Among other accolades, La Plante has received royal recognition for her endeavors. She was awarded a CBE (Commander of the Order of the British Empire) for services to Literature, Drama and Charity in the Queen's Birthday Honours List in 2008. La Plante divides her time between London and East Hampton, N.Y., where she spends summers plotting her next novels.

One thing readers will never encounter in La Plante's books is an out-of-the-blue solution to a crime. "I hate when you go through a murder mystery and then at the very end they bring in a new character you've never met before and it turns out they did it; and you think, oh, no, no, no," she said. "I love to write the clues and say to a reader, spot it if you can. Then the jigsaw begins to take shape."

 


Oliver Harris: Identity and Reinvention in London

A "beguiling bastard of a hero" (Val McDermid) and "London's coolest cop" (The Daily Mail), Nick Belsey makes a memorable first impression in The Hollow Man (October), Oliver Harris's debut thriller. After waking up on the city streets following a bender, he peruses the previous night's crime sheet to see if it mentions his eventful evening. Along with making the misguided decision to go home with the boss's wife, Belsey crashed a squad car he stole from another precinct.

Facing disciplinary action, broke, homeless and mired in gambling debts, Belsey wants out. When Alexei Devereux, a wealthy recluse, goes missing, the down-on-his luck detective sees an opportunity for the taking: a new identity and a fortune. For Belsey's brazen plan to work, though, he needs to uncover the truth behind Devereux's shady dealings while evading the businessman's ruthless enemies and staying one step ahead of Scotland Yard.

Belsey emerged from Harris's fascination with the idea of someone simply walking away from their life--particularly a detective, who would have the skills to pull off such a daring deed. "It struck me as an exciting scenario," Harris said. "He was going to do whatever it took to escape. At the same time, he's not a bad person. He doesn't harm anyone in the process. But like perhaps a lot of people who veer into criminality he tells himself he's doing it for good reasons, which is to start afresh."

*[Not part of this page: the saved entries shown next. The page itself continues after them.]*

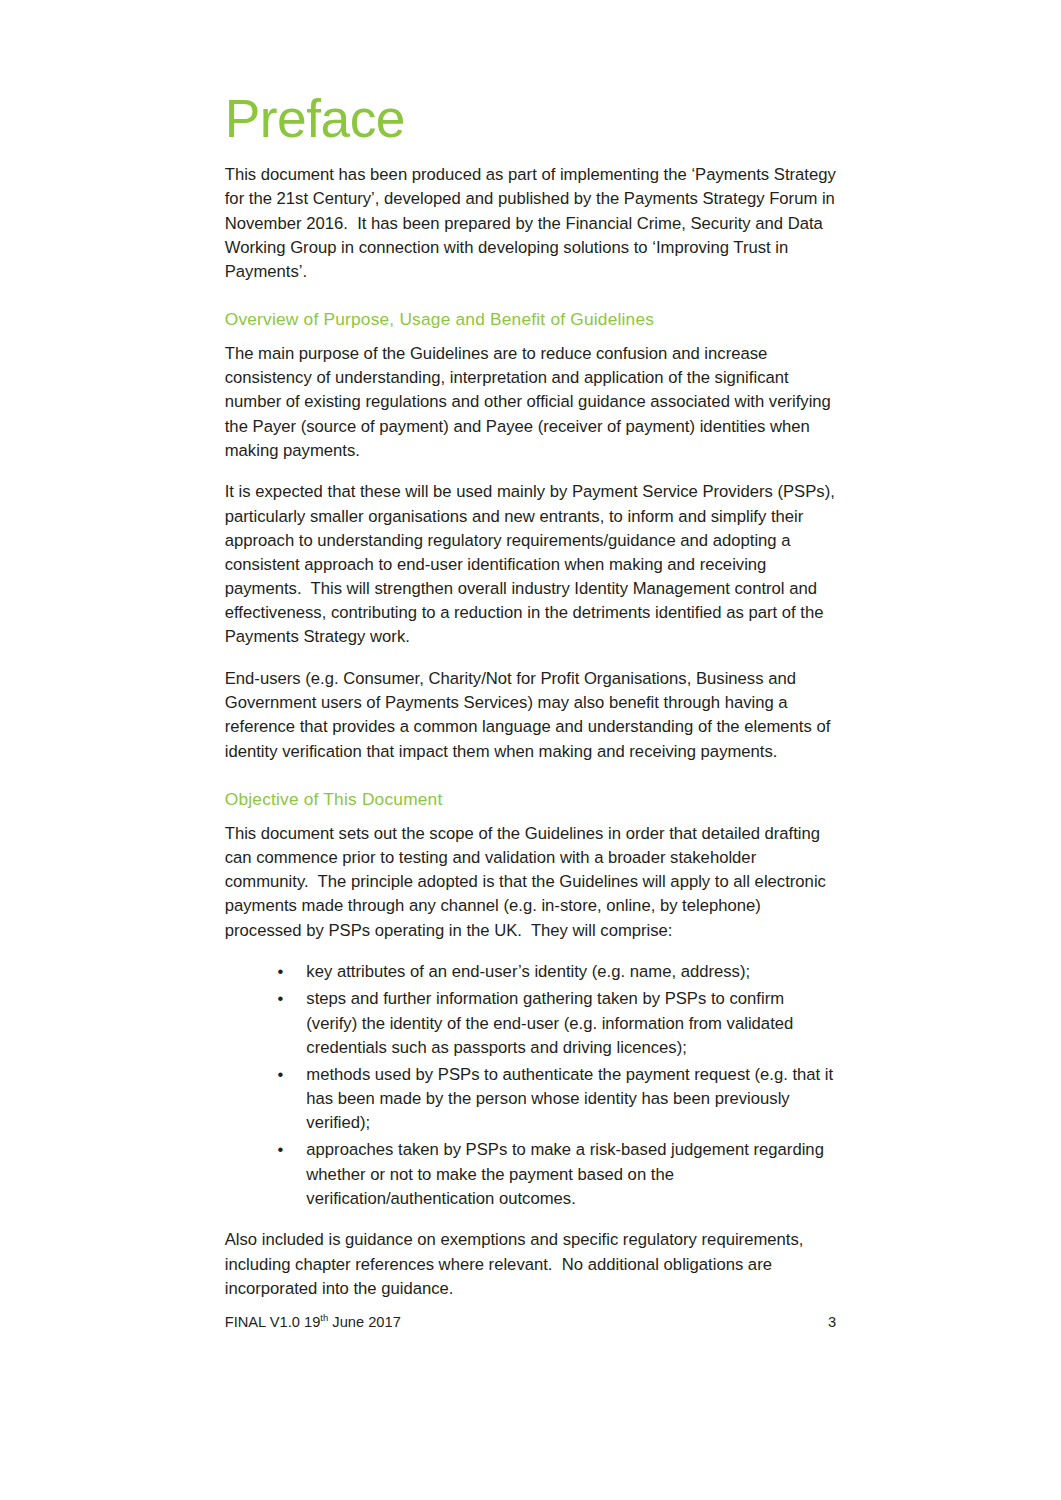Preface
This document has been produced as part of implementing the ‘Payments Strategy for the 21st Century’, developed and published by the Payments Strategy Forum in November 2016. It has been prepared by the Financial Crime, Security and Data Working Group in connection with developing solutions to ‘Improving Trust in Payments’.
Overview of Purpose, Usage and Benefit of Guidelines
The main purpose of the Guidelines are to reduce confusion and increase consistency of understanding, interpretation and application of the significant number of existing regulations and other official guidance associated with verifying the Payer (source of payment) and Payee (receiver of payment) identities when making payments.
It is expected that these will be used mainly by Payment Service Providers (PSPs), particularly smaller organisations and new entrants, to inform and simplify their approach to understanding regulatory requirements/guidance and adopting a consistent approach to end-user identification when making and receiving payments. This will strengthen overall industry Identity Management control and effectiveness, contributing to a reduction in the detriments identified as part of the Payments Strategy work.
End-users (e.g. Consumer, Charity/Not for Profit Organisations, Business and Government users of Payments Services) may also benefit through having a reference that provides a common language and understanding of the elements of identity verification that impact them when making and receiving payments.
Objective of This Document
This document sets out the scope of the Guidelines in order that detailed drafting can commence prior to testing and validation with a broader stakeholder community. The principle adopted is that the Guidelines will apply to all electronic payments made through any channel (e.g. in-store, online, by telephone) processed by PSPs operating in the UK. They will comprise:
key attributes of an end-user’s identity (e.g. name, address);
steps and further information gathering taken by PSPs to confirm (verify) the identity of the end-user (e.g. information from validated credentials such as passports and driving licences);
methods used by PSPs to authenticate the payment request (e.g. that it has been made by the person whose identity has been previously verified);
approaches taken by PSPs to make a risk-based judgement regarding whether or not to make the payment based on the verification/authentication outcomes.
Also included is guidance on exemptions and specific regulatory requirements, including chapter references where relevant. No additional obligations are incorporated into the guidance.
FINAL V1.0 19th June 2017 3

Using London as the novel's backdrop offered Harris a reason to roam the metropolis, where he lives, both on his own and while riding along with the police. The story, which takes readers from ritzy to derelict neighborhoods and into the City--an area that in medieval times constituted most of London and today is the financial hub--is "amazingly atmospheric," said editorial director Cal Morgan. "The Hollow Man makes you think of London as though it's a place of threat and menace. The idea of London being a character is never truer than in this book."

In his early 30s, Harris has earned degrees in English literature, Shakespeare studies and creative writing. His résumé includes working as a TV and film extra, assisting with research at the Imperial War Museum, and reviewing for the Times Literary Supplement. He is currently pursuing a Ph.D. in psychoanalysis and Greek myth while also crafting Belsey's next adventure, which takes the detective into a network of tunnels, constructed as air raid shelters, underneath London.

In The Hollow Man, the well-read Belsey admits to pilfering from pubs some of secondhand books used as adornment, grabbing "dusty hardbacks on history and philosophy" along with a pint. Like the detective, his creator's youthful indiscretions included taking a tome or two. In fact, the first novel Harris ever read by spy master John le Carré was swiped from a bar. Good thing for readers that he engaged in this bit of kleptomania: helping himself to decorative reading material "was actually one of the things that got me into crime fiction, because very often the books knocking around are old thrillers," Harris said.